Data that are going to be made accessible have to be checked for any information that may pose a disclosure risk for subjects in the study. Re-identification is when someone combines a number of indirect identifiers in an anonymized material, such as profession, municipality, and age, to uncover the individual behind the data. You can minimize the risk for re-identification by re-coding variables so that age and income are entered in larger intervals, and geographical location is entered in a wider area. Which indirect identifiers that need to be re-coded varies between projects, as the risk for re-identification depends on which types of data have been collected in the project.
Personal data in audio, image, and video files
Before audio, image, and video files are made accessible for further research, it is important to consider GDPR and other legislation. A person’s face can easily be used to identify that person, which means that it is personal data. A voice is personal data if it can identify a person by voice alone, meaning that as long as it hasn’t been distorted or changed due to age or other factors.
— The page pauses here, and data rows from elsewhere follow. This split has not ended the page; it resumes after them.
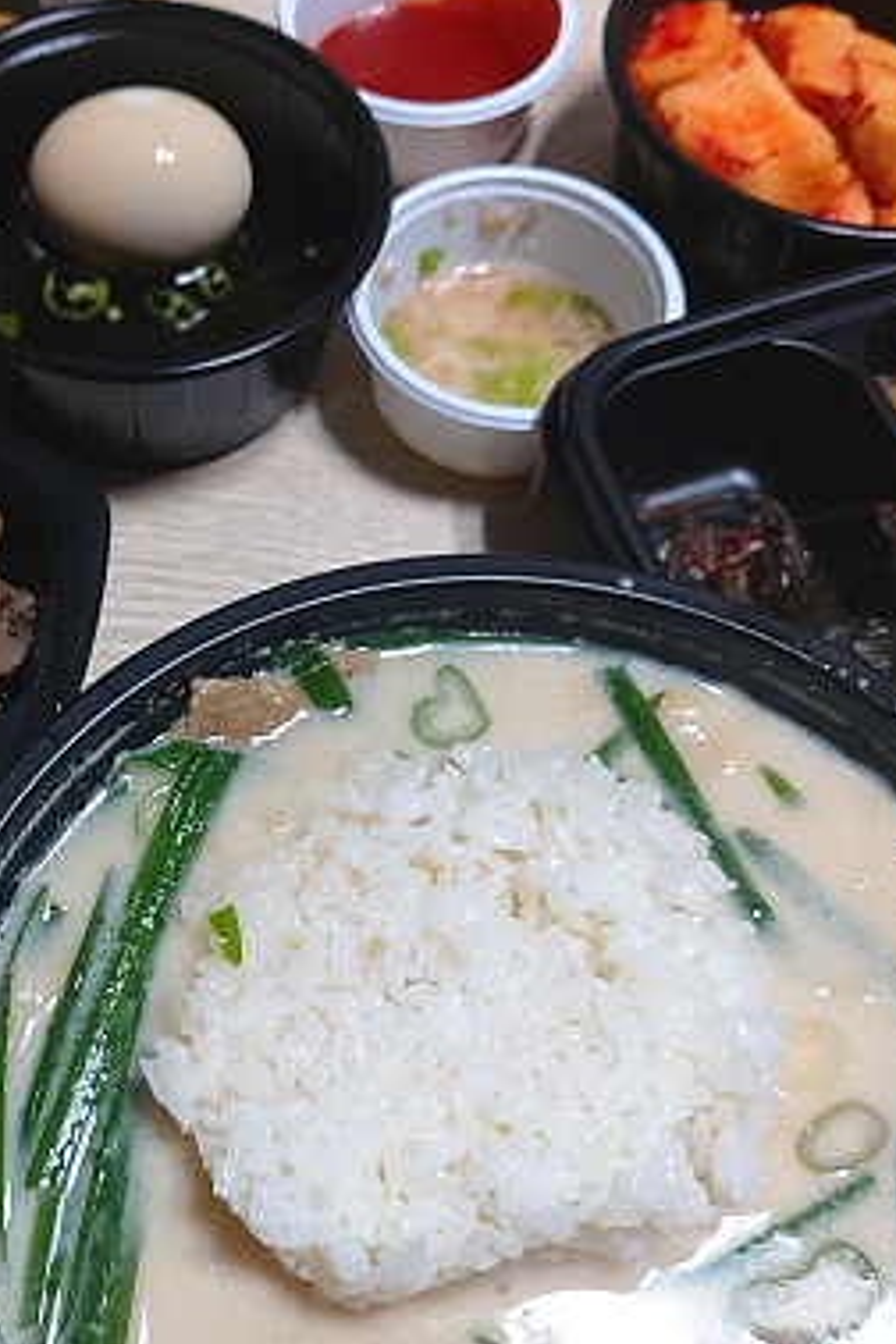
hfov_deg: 30.0
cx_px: 210
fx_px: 1643
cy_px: 750
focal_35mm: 44
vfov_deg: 44.4
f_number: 2
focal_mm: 4.58
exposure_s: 1/30
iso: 200
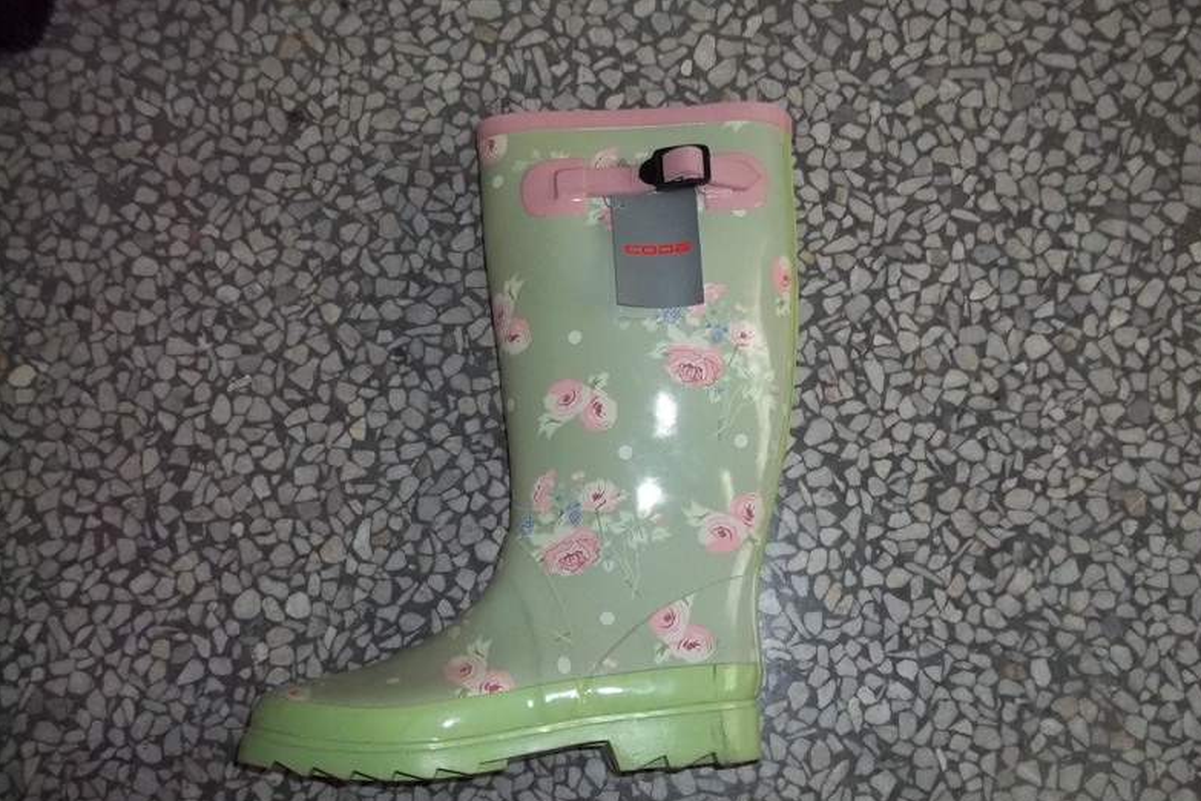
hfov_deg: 55.8
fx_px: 1134
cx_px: 607
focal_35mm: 34
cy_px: 447
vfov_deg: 38.8
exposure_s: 1/30
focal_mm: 5.7
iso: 160
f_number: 2.9
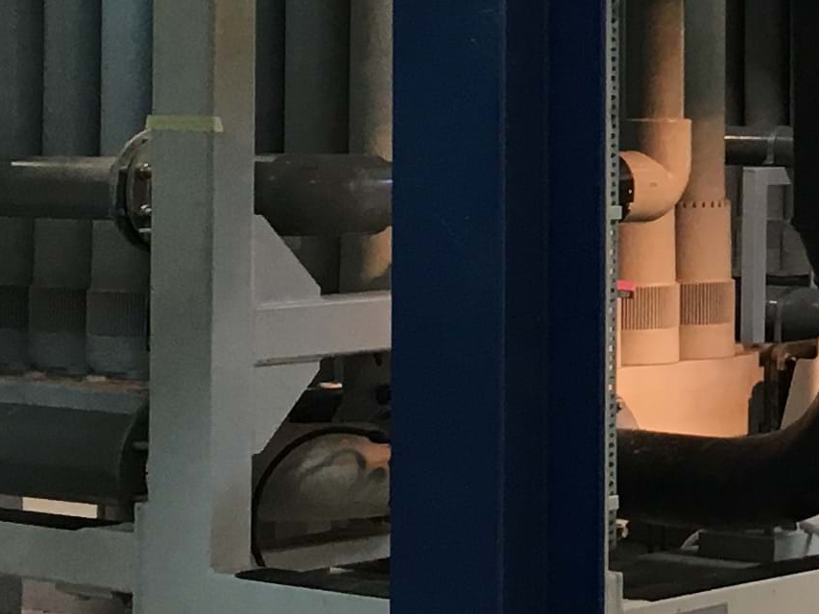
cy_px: 24
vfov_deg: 10.7
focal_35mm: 137
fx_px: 3242
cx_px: 1093
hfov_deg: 13.8
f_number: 2.2
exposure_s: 1/33
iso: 40
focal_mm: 4.15
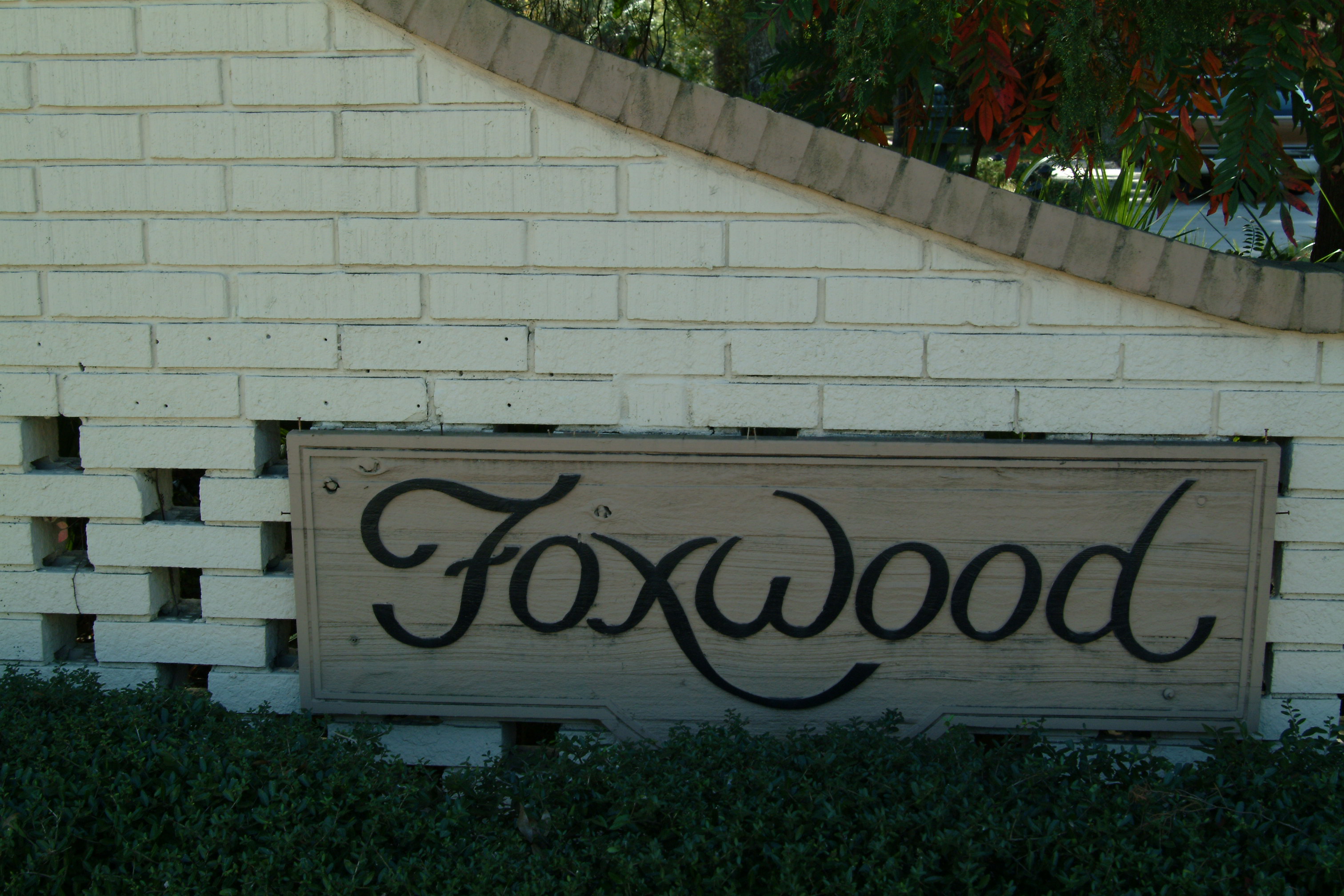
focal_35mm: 42
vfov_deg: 31.9
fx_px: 1568
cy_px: 448
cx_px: 672
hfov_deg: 46.4
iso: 400
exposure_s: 1/250
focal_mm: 28
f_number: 8
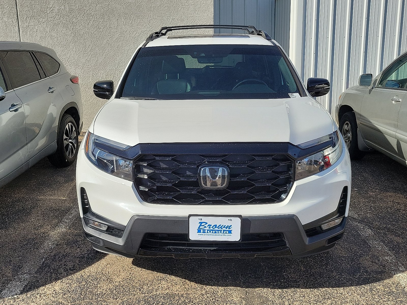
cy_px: 152
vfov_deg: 53.1
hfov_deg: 67.3
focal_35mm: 26
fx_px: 306
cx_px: 204
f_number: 1.8
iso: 50
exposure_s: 1/3333
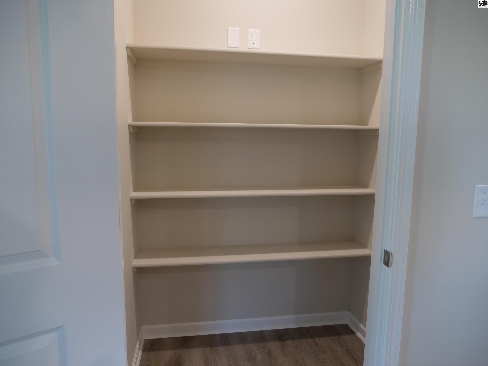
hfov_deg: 71.6
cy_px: 183
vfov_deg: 56.8
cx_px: 244
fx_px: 338
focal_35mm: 24
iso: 400
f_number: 2.8
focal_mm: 12
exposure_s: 1/60
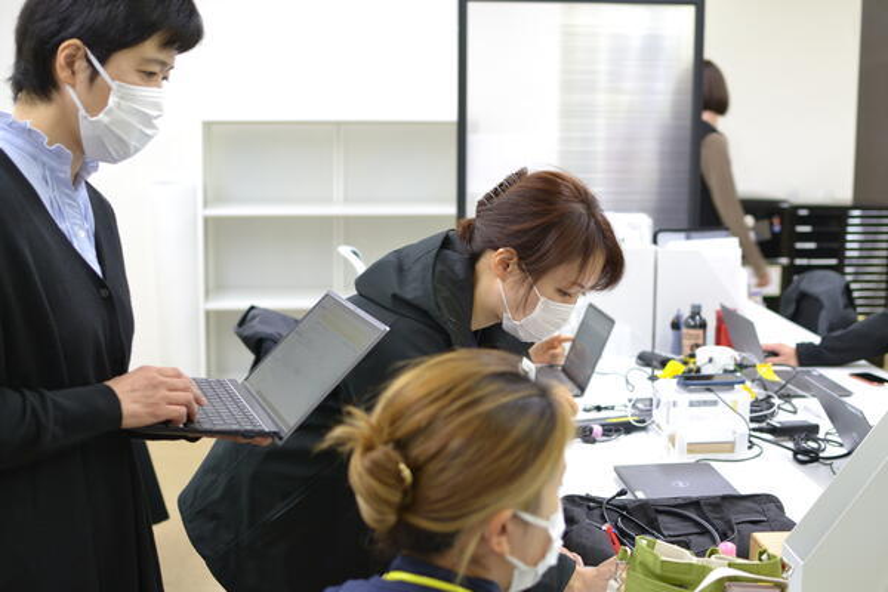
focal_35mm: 52
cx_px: 444
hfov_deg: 37.9
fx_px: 1295
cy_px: 296
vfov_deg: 25.8
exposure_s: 1/60
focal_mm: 35
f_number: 2.8
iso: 400
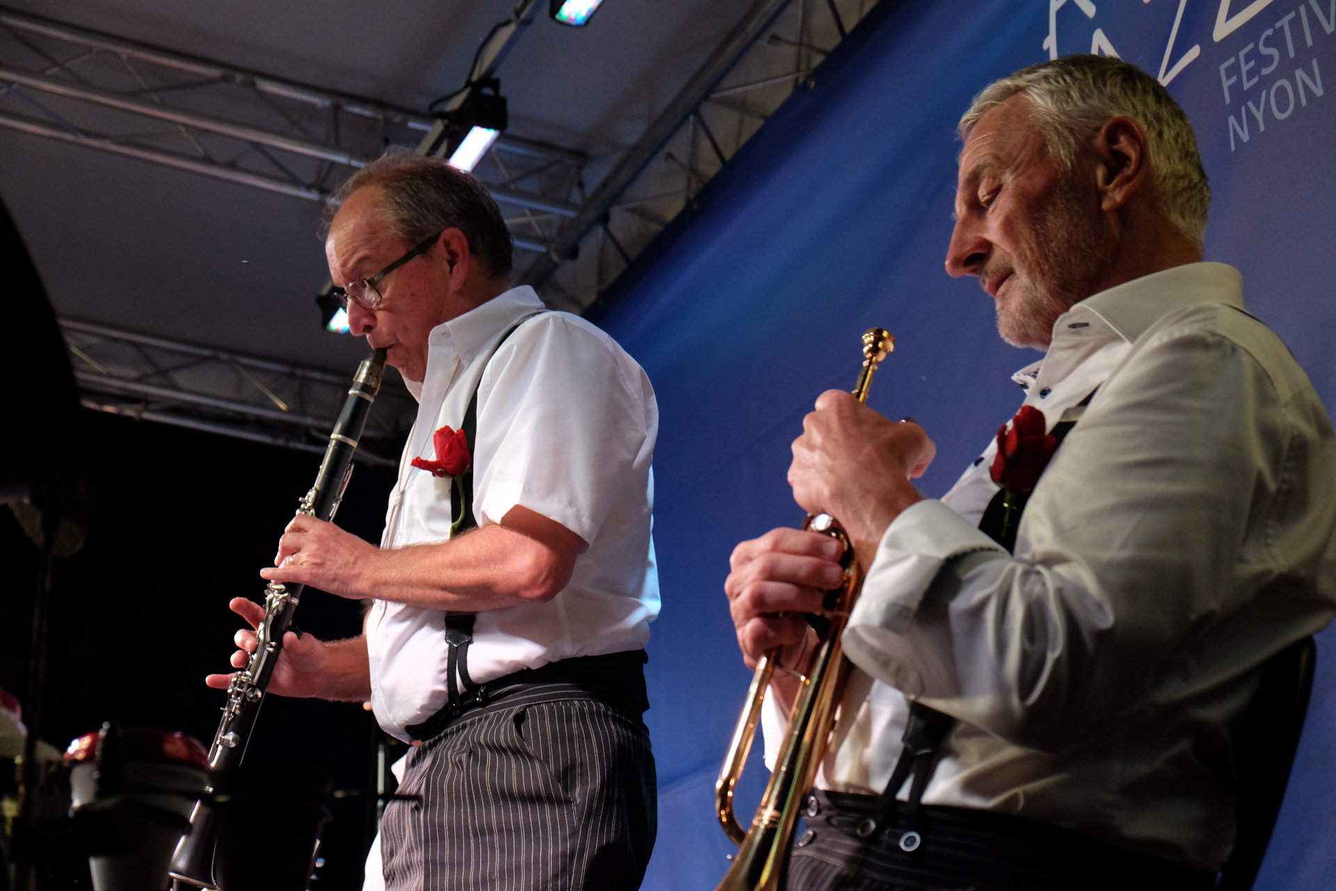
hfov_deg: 32.9
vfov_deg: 22.3
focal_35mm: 61
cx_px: 668
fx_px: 2264
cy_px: 446
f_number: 4
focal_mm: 40.7
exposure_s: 1/240
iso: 2500
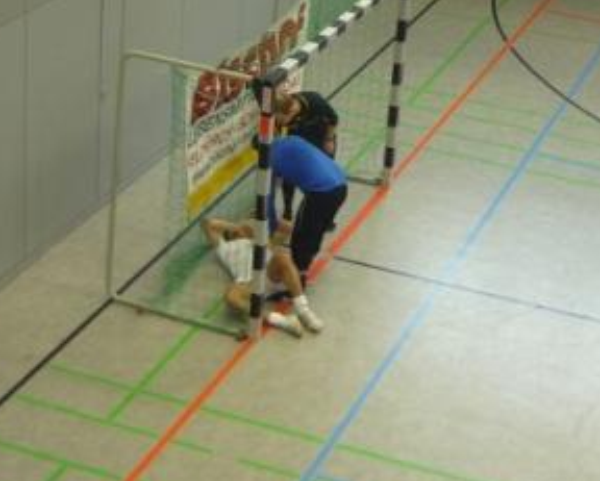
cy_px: 177
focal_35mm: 88
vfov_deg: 17.5
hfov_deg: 21.7
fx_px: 1564
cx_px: 333
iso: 160
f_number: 2.9
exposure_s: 1/30
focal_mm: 6
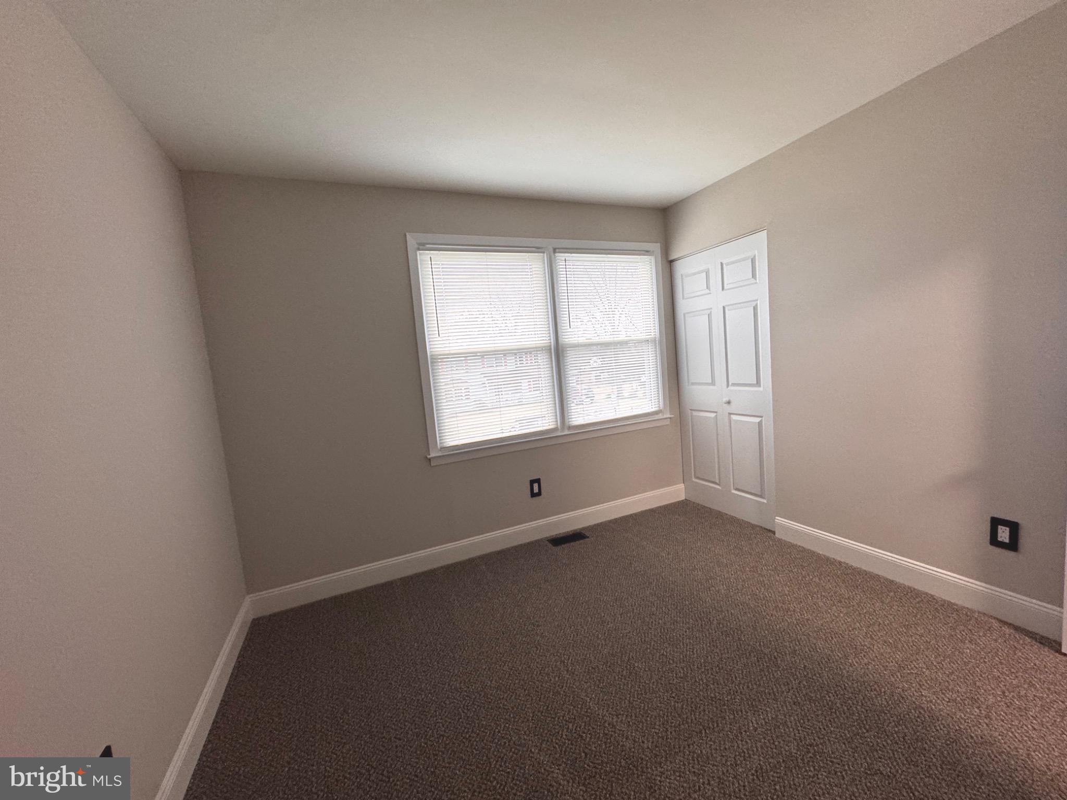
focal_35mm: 14
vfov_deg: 85.7
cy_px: 400
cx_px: 534
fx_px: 432
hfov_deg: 102.1
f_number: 2.2
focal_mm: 2.22
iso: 200
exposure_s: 1/99
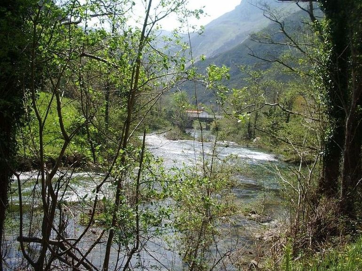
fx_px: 366
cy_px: 136
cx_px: 181
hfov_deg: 52.7
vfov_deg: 40.6
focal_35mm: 35
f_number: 4.3
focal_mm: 5.8
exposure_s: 1/250
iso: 50
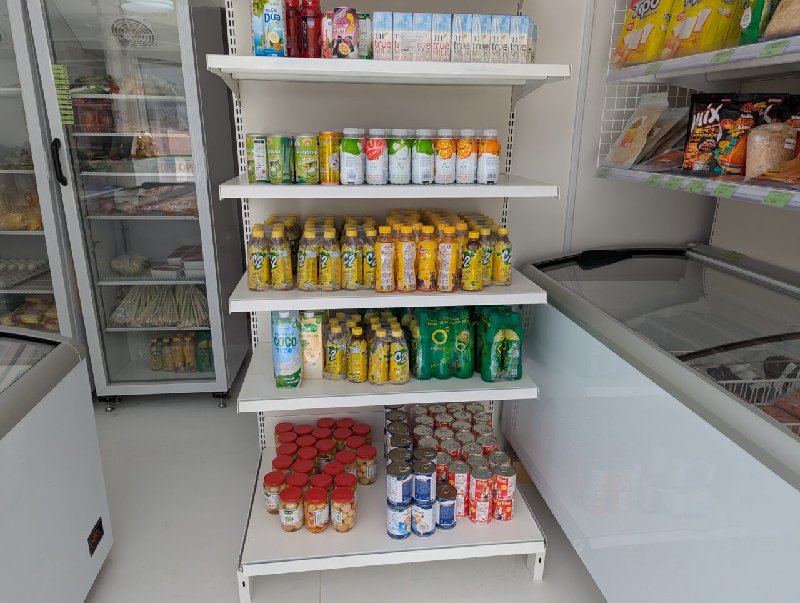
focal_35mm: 24
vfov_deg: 56.9
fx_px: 555
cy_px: 302
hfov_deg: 71.5
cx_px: 400
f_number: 1.85
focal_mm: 6.81
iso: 43
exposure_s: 1/335
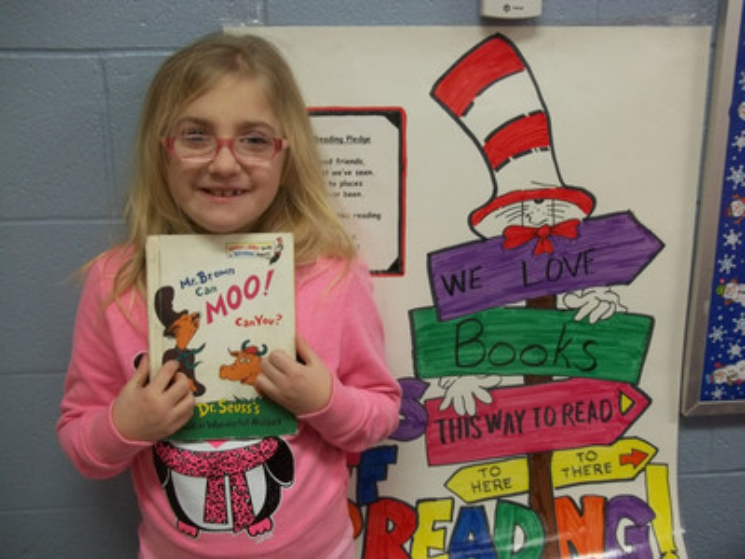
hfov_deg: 51.4
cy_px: 280
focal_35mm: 36
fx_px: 775
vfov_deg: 39.7
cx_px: 372
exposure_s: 1/25
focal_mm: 6.5
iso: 160
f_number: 3.1
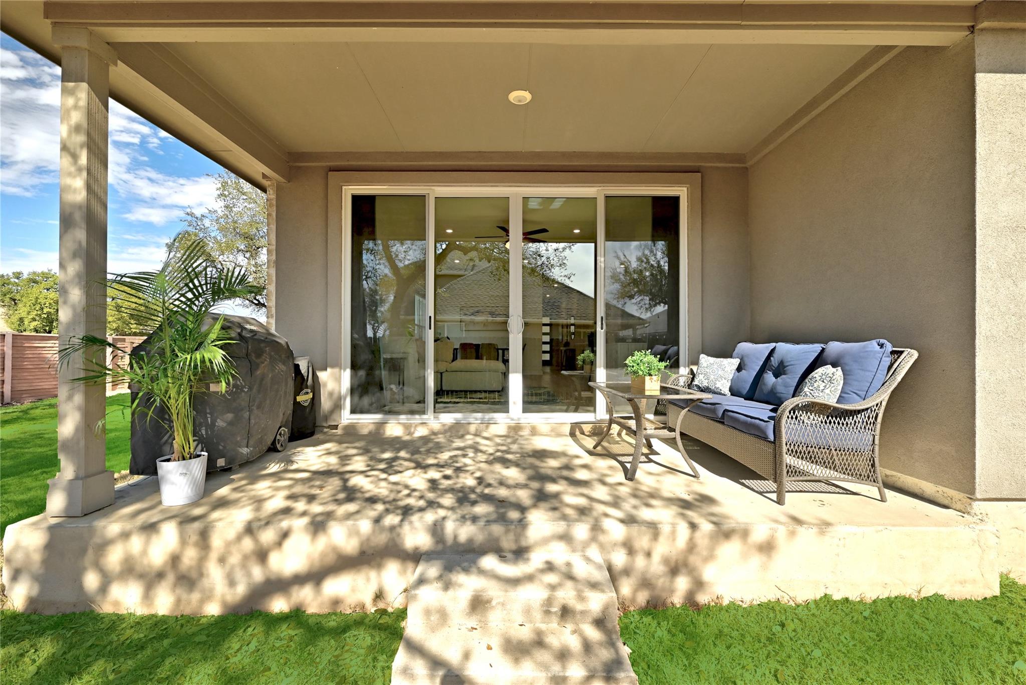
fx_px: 399
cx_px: 513
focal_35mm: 14
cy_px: 342
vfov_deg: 81.2
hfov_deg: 104.2
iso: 400
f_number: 10
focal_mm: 14
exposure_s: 1/160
It is often impossible to anonymize these types of data without labour-intense efforts and technical tools, and doing so may make the data more or less useless for further research. (For example, a distorted voice cannot be used to study dialects.) These data should still be pseudonymized as far as possible, by for instance replacing names of people, dates, locations, and other information with ID numbers, serial numbers, pseudonyms, or more general terms. Consult the data protection officer if you collect audio, image, or video data that may contain personal data.
These are some examples of audio, image, and video material that may contain personal data:
- x-ray images
- recordings of in-depth interviews or focus group interviews
- video recordings of dance recitals (how a person moves may be sufficient to identify them)
- audio recordings for dialect studies
- classroom video recordings.
Storing personal data
Just like other types of research data, personal data need to be stored in a secure manner, depending on their information security classification level. GDPR and other legislation stipulate some additional requirements.
Personal data should never be stored on a cloud service, as that will make it more difficult to guarantee that the data are securely stored, and that the project complies with legal requirements. If personal data are stored on a cloud service, there is a risk that they are accidentally disclosed or transferred to a third country (outside of the EU/EEA). A better storage solution is, for instance, a secure, password-protected server on a known location.
Code keys and personal data shall be kept apart and protected by a password-protected computer or server, or in a safety cabinet.
Consult with the data protection officer in your HEI to determine the best storage solution for material with personal data in your place of research.